Instrucción 1
Responde estas preguntas sobre el fragmento de los rumanos que acampan en el parque:
(a) ¿Qué edad tiene Anghel?
(b) ¿Cuánto tiempo lleva la casa de Anghel en el parque de la Cornisa?
(c) ¿De qué ciudad vienen casi todos y cuántos habitantes tiene?
Instrucción 2
Prosigue el fragmento sobre los rumanos que acampan en el parque de la Cornisa a partir de su última frase.

Una colonia de rumanos monta sus tiendas desde hace meses en dos parques

A veces, media vida cabe en el hueco de una alcantarilla. Y la otra media, en un carrito de la compra. Son las nueve de la noche y Anghel, rumano de 27 años, se prepara para dormir al raso. Primero monta la tienda de campaña. Luego coloca las mantas y dobla, con la pericia de quien repite un ritual diario, un edredón blanquísimo. Hace casi dos años que la casa de Anghel está en el parque de la Cornisa. La suya, y la de buena parte de su familia. Una casa de quita y pon. Pasan los minutos y se va formando una hilera de iglúes multicolor. A su lado duermen sus padres; un poco más allá, sus tíos, primos, vecinos...

Cuenta que vienen casi todos de Giurgiu, una ciudad de 70.000 habitantes al sur de Bucarest. "Está como Burgos de Madrid", dice en buen castellano para que su interlocutor se haga una idea de la distancia. La tienda es su bien más preciado. Por eso no se separa de ella en todo el día. La trajina por medio Madrid en un carrito de la compra mientras busca chatarra. ¿Y el resto de cosas? "Aquí". Al rato se entiende a qué se refiere. Los habitantes del parque tienen un curioso sistema de almacenaje. Provistos de un gancho, levantan las tapas de las alcantarillas y sacan bolsas llenas de mantas, sacos de dormir, ollas...

Registros aportados
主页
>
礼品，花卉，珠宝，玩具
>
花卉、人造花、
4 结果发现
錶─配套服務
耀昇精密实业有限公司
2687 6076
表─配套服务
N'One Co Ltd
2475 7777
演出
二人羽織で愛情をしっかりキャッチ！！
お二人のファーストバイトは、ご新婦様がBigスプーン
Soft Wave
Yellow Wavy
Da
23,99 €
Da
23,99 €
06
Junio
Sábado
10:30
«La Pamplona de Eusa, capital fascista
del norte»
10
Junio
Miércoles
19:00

...

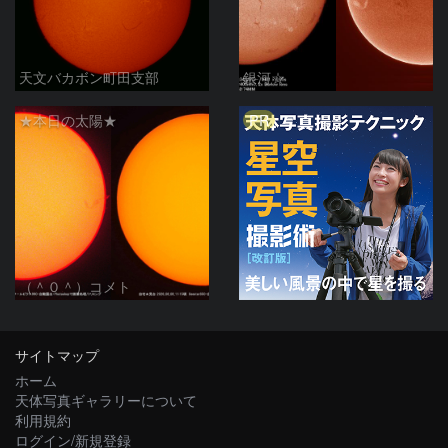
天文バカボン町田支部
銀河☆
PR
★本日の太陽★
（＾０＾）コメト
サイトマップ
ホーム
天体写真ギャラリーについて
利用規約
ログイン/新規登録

Respuesta 1
(a) Tiene 27 años.
(b) Lleva casi dos años.
(c) Vienen de Giurgiu, una ciudad de 70.000 habitantes.

Respuesta 2
Los hombres recogen chatarra y, las mujeres, piden en las iglesias
"A veces, la policía los echa, pero por la noche vuelven", afirma una vecina

En el campamento de la Cornisa, detrás de la basílica de San Francisco el Grande, viven ahora unos 40 gitanos rumanos. Dicen los vecinos que ha habido más, y también menos, durante los tres o cuatro años que llevan viéndolos por allí. Donde no estaban acostumbrados a su presencia es en los cercanos jardines de Las Vistillas. Al anochecer aparecen una docena de tiendas de campaña alineadas bajo la columnata semicircular, uno de los miradores más espectaculares de Madrid.

Catalin -ojos aceituna grandes, gorro de lana negro bien calado- también se dedica a la chatarra. Muestra con desdén varios palos de aluminio, quizá antiguos marcos de ventana. "Todo el día andando para esto", farfulla. Se los pagan a un euro el kilo. A ojo, calcula que sacará tres euros. "En Rumania soy soldador. Aquí es muy difícil encontrar trabajo. Y si lo hay, piden papeles". Lleva un mes en Madrid, cuenta mientras su mujer, que sonríe pero no habla, extiende las mantas dentro de la tienda. No es la primera vez que vienen, pero quizá sea la última. "Ya no voy a volver; en mi país gano más".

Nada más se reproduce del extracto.